→ **EXERCISE BRIEF**
Would you copy the material below word for word, beginning with its first line and ending with the line that contains "To study at"?

→ **EXERCISE MATERIALS**
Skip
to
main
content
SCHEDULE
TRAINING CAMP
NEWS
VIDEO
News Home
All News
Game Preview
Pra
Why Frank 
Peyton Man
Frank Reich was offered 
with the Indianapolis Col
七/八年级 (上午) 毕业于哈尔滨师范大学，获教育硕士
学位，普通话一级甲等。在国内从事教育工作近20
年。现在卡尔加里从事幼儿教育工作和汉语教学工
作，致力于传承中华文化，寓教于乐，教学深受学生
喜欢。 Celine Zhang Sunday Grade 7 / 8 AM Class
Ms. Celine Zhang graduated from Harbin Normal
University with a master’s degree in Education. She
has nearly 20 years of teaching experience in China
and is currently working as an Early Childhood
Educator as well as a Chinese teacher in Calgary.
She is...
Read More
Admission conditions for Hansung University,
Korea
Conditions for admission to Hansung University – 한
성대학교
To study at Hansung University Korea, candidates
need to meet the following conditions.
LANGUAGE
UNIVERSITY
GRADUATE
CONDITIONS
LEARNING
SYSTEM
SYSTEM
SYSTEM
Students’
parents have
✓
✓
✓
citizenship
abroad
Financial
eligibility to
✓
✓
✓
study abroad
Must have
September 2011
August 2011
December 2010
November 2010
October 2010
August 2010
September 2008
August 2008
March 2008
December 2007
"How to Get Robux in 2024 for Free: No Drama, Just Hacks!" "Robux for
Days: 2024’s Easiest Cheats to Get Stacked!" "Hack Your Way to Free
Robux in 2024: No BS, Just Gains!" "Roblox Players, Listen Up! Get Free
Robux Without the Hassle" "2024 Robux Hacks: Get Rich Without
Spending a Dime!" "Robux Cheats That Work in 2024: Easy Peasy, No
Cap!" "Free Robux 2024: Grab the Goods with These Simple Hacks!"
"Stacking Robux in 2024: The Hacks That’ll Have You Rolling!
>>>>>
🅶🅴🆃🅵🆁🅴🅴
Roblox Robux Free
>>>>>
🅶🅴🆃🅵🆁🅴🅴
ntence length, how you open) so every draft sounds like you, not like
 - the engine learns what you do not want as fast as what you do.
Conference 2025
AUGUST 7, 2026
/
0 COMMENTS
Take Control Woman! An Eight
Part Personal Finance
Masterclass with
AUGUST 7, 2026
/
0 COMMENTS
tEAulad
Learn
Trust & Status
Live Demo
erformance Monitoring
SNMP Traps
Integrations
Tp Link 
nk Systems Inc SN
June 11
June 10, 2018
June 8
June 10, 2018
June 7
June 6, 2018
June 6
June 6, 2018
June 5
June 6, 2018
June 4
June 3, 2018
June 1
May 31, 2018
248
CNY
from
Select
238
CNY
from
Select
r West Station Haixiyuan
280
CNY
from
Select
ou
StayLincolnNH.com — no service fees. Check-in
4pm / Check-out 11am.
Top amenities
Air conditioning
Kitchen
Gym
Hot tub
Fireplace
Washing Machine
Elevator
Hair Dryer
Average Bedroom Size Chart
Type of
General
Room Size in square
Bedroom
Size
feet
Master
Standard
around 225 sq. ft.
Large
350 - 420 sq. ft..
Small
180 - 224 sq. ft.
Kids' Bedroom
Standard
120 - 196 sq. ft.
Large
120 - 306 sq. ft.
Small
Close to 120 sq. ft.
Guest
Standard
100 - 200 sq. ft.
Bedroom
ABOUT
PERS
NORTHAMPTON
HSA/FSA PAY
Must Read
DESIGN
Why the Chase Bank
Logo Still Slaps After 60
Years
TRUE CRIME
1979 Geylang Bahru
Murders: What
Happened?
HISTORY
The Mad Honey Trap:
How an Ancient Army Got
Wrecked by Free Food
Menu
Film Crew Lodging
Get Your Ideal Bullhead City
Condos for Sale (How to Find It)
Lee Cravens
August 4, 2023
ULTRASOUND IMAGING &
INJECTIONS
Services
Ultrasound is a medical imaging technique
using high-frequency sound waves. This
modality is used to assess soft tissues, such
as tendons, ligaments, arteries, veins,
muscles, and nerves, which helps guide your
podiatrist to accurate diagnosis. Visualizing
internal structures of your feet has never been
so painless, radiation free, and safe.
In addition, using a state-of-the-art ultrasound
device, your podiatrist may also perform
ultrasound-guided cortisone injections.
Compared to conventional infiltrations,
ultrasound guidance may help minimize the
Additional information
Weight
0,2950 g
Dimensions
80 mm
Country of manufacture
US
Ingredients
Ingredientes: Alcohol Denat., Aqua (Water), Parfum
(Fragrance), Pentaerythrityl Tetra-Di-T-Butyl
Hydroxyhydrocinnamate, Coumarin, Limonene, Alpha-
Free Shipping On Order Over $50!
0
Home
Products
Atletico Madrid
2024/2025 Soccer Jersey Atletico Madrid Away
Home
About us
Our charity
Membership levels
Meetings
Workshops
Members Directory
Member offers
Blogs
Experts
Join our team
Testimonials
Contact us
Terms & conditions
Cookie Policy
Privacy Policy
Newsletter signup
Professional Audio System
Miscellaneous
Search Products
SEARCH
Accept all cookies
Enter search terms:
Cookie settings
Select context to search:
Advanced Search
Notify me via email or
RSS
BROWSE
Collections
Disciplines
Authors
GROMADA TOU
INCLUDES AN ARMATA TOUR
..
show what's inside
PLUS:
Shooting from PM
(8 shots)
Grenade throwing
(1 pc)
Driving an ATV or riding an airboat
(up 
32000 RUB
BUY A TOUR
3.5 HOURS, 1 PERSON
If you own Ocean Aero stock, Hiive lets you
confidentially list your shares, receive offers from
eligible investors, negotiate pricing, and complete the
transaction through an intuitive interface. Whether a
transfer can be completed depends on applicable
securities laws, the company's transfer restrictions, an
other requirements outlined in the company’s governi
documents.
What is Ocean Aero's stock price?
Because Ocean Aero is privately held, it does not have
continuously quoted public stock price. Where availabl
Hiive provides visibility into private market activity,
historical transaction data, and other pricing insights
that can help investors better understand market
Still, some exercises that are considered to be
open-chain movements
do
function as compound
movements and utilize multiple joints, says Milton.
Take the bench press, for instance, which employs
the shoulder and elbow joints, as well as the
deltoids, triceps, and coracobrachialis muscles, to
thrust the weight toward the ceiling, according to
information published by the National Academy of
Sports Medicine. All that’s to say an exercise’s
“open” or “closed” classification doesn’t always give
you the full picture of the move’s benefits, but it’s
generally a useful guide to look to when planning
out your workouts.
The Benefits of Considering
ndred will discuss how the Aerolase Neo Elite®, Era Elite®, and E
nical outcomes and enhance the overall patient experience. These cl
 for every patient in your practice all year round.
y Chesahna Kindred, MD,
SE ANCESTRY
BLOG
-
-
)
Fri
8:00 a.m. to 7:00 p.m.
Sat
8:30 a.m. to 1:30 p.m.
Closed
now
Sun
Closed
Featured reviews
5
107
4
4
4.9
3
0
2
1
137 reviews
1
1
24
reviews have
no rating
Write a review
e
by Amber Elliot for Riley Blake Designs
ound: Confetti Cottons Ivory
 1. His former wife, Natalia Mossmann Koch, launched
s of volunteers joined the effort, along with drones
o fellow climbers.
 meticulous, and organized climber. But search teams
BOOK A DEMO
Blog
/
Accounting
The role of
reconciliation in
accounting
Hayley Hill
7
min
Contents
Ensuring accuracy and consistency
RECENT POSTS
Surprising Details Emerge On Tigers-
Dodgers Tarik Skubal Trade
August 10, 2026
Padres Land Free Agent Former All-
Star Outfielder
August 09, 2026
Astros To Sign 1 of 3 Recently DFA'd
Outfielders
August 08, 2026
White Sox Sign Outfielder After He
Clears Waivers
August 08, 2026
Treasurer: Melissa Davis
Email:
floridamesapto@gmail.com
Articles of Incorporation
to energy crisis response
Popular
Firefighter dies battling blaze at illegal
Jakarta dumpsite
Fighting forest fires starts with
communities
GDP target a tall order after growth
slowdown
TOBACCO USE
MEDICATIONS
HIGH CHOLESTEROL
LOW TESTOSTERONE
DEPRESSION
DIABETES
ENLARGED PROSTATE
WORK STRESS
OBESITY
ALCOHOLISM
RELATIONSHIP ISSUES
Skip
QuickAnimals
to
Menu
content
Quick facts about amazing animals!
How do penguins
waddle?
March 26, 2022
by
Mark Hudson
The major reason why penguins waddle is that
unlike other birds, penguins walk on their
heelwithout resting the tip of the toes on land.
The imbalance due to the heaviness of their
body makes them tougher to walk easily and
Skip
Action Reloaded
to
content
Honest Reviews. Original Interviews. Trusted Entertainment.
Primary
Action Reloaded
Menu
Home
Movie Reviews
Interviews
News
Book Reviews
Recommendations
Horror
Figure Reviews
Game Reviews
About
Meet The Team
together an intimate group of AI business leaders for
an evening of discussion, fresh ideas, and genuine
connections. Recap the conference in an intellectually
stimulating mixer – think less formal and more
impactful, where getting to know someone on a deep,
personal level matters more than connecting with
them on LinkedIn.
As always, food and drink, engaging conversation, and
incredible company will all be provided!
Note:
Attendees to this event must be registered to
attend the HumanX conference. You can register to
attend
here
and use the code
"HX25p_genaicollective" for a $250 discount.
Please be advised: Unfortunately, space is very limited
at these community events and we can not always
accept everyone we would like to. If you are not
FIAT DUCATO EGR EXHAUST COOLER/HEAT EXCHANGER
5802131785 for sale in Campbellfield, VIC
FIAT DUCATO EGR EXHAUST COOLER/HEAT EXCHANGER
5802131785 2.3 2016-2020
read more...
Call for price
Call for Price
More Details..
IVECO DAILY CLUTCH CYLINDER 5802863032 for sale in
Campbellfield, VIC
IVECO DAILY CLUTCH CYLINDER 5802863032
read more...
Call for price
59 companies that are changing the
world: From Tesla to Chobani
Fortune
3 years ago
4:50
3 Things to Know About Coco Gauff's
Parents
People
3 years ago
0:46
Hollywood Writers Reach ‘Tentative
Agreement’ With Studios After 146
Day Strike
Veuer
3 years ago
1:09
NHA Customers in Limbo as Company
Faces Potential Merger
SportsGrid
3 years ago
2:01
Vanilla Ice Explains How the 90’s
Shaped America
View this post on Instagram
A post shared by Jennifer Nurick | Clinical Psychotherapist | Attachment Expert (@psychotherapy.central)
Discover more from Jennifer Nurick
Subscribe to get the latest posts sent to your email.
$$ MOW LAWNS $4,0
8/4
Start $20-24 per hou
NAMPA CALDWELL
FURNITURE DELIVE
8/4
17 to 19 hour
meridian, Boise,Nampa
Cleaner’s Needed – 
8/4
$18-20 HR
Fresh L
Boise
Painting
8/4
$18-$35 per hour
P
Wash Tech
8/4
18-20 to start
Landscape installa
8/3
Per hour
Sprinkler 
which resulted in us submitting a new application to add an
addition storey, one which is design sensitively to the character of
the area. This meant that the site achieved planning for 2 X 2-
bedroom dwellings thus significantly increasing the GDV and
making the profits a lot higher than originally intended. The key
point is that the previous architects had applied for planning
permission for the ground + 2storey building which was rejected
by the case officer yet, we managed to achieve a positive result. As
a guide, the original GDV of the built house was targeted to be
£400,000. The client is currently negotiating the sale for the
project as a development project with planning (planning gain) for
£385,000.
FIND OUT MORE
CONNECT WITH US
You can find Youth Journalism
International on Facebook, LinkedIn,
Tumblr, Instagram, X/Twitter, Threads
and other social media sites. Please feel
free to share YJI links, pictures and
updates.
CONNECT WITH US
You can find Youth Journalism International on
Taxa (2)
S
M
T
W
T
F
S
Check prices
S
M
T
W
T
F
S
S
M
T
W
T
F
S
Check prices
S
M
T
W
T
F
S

→ **SOLUTION FOR THIS EXERCISE**
Skip
to
main
content
SCHEDULE
TRAINING CAMP
NEWS
VIDEO
News Home
All News
Game Preview
Pra
Why Frank 
Peyton Man
Frank Reich was offered 
with the Indianapolis Col
七/八年级 (上午) 毕业于哈尔滨师范大学，获教育硕士
学位，普通话一级甲等。在国内从事教育工作近20
年。现在卡尔加里从事幼儿教育工作和汉语教学工
作，致力于传承中华文化，寓教于乐，教学深受学生
喜欢。 Celine Zhang Sunday Grade 7 / 8 AM Class
Ms. Celine Zhang graduated from Harbin Normal
University with a master’s degree in Education. She
has nearly 20 years of teaching experience in China
and is currently working as an Early Childhood
Educator as well as a Chinese teacher in Calgary.
She is...
Read More
Admission conditions for Hansung University,
Korea
Conditions for admission to Hansung University – 한
성대학교
To study at Hansung University Korea, candidates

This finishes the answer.